CONGRATS!!
SEE YOU IN TOKYO!!
I shudder and pocket my phone. Congratulations don’t feel right. Nothing feels right.
The tips of my fingers start to tingle, and my heart rate ticks up, my breathing coming short as the world closes in around me. I’ve only ever felt like this one other time: when Dr. Gupta first diagnosed my back pain as chronic and said I might have to give up gymnastics entirely.
Everything is catching up to me all at once, and I need to just not be here, to not have to go back in that house and face Dani or Emma or anyone. I take off, across the front yard and onto the sidewalk, sprinting as fast as I can down the street. I run like something is chasing me, but it’s nothing I can outpace, no matter how long my stride or how quick my feet.
I have no idea where I’m going. The only thing I’m familiar with is the walk from the house to the gym, and I flew past the gym without thinking, but I hear the roar of the waves in the distance and head in that direction. I run until the pounding in my temples and the burning in my chest are too much to take, and I skid to a halt at the edge of the beach, the sun just beginning to set in the distance.
Bending over at the waist, I try to catch my breath, but it’s impossible. My throat tightens, the bile rising out of my stomach, and I can’t control the spams pushing the vomit up and out onto the sidewalk.
There’s barely anything in my stomach, so it doesn’t last long, but I stay bent over, trying to even out my breathing like Janet taught me.
“Audrey?” a voice asks, laced with concern and a whole lot of questions.
It’s Leo.
It’s super embarrassing, but there’s nothing I can do. I hold up a hand, keeping him at a distance for a second while I shakily wipe the involuntary tears that leaked out of my eyes and then run my forearm over my mouth. I stand up gingerly, inhaling and then exhaling, letting out the breath with deliberate slowness.
When I turn to face him, he’s in his board shorts and a T-shirt, an old backpack slung over one shoulder and a surfboard under his other arm. His hair is still wet, tiny rivulets running down his neck and soaking the collar of his shirt.

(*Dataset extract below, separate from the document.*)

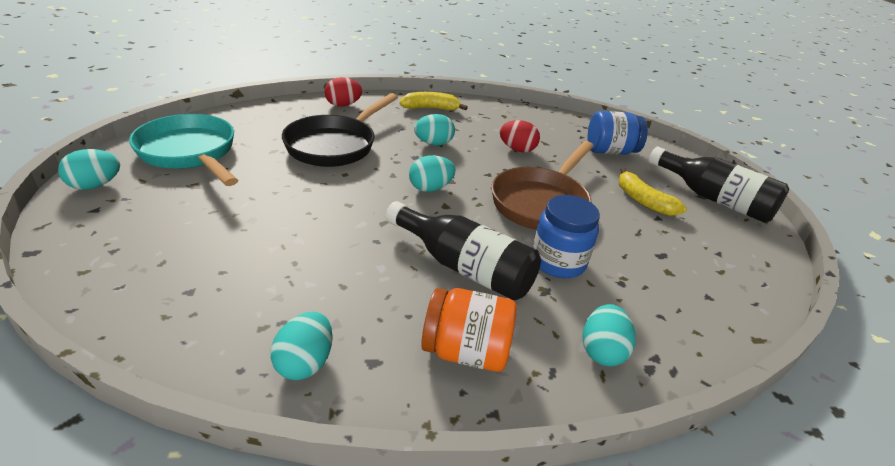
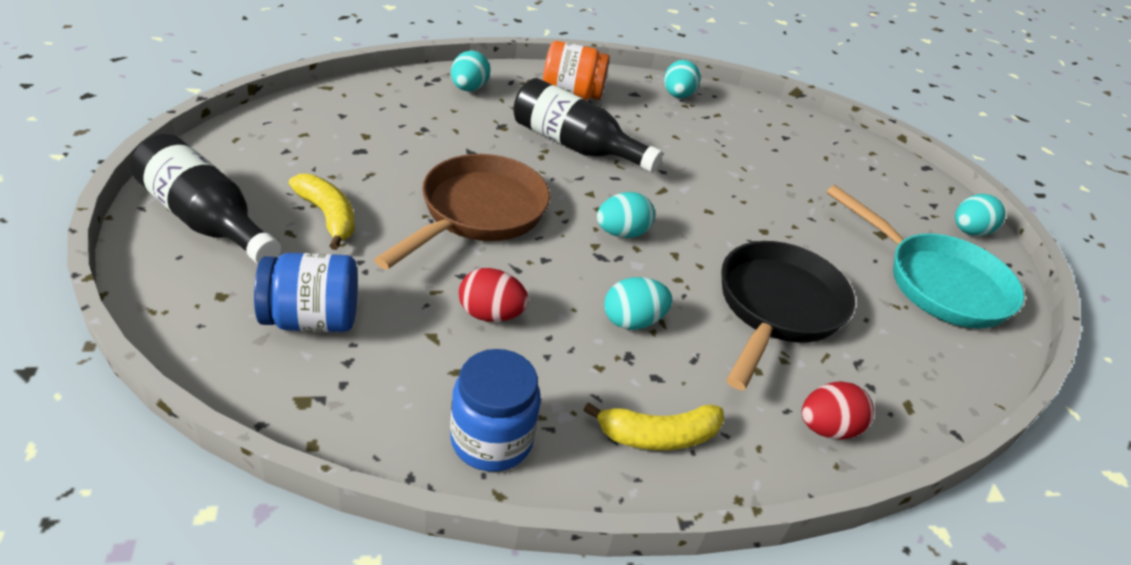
camera: 175 degrees right, 5 degrees up
(558, 262) = (481, 147): blue jar -> blue jar (491, 440)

“Hey,” I say finally, knowing there’s no sense in playing it cool.
He digs into his bag and comes away with a water bottle. I take it without a word, swishing the water around in my mouth then spitting it out. Another sip, and this time I swallow it down, soothing my burning throat.
“Are you okay?” he asks when I hand it back.
“I think … I think maybe I’m not,” I say, feeling my heart rate tick up again.
He studies me carefully for a moment and then another. “C’mon,” he says, nodding over his shoulder toward the beach.
I don’t even hesitate. I just follow. When he reaches for my hand, I take it and let myself lean into him, our shoulders brushing, and he shifts his palm against mine, the pads of his fingers catching against my hard-earned calluses before he twines them together and squeezes gently, pulling me just a little bit closer as we walk.
I’ve missed him, which is dumb because I never actually had him to begin with, but that’s what it feels like: like I’ve found something I lost.
There’s a gate up ahead, and when we reach it, Leo nods to the guy beside it, who opens it up for us. They slap hands quickly, snapping them apart the way boys do sometimes, and then he closes it behind us, turning to face the street again.
“Smooth,” I whisper, half giggling, and that feels normal. Like I didn’t just find out that I might have been the next victim of a serial sexual abuser, like I’m just hanging out at the beach with a guy. Like it’s all good.
Good enough to risk your spot on the team, Audrey?
I push away that thought. No one knows we’re here; my hair is down, and I’m not in a leotard. I’m virtually unrecognizable. Besides, what good is having a spot on the team if I’m an emotional wreck? I need to breathe, even for just a little while, and being around Leo helps.
“It’s the Del’s beach,” he says, nodding toward the huge white building, the Hotel del Coronado, looming next to us, the spires of its red roof blending in with the early evening sky, outlined by white lights, twinkling in the distance.
There are a few people milling around, mostly couples wandering near the shore, and there’s a family a few yards away with a fire going making s’mores, but when Leo sets down his surfboard and then lays out the towel from around his shoulders onto the sand, it feels entirely private, like the little patch of beach is ours alone.
Kicking off my sandals, I sit, looking out onto the water, the waves rolling in seemingly from nowhere.
“You want to talk about it?” he asks, settling beside me.
“They asked me to testify at the trial, I guess, eventually. I told them I would.”
“Okay,” he says, clearly not sure what that means, but he doesn’t push. I could kiss him for it.
“They think maybe … that maybe he was grooming me as his next victim or something. They said that his behavior matched what he’s done before.”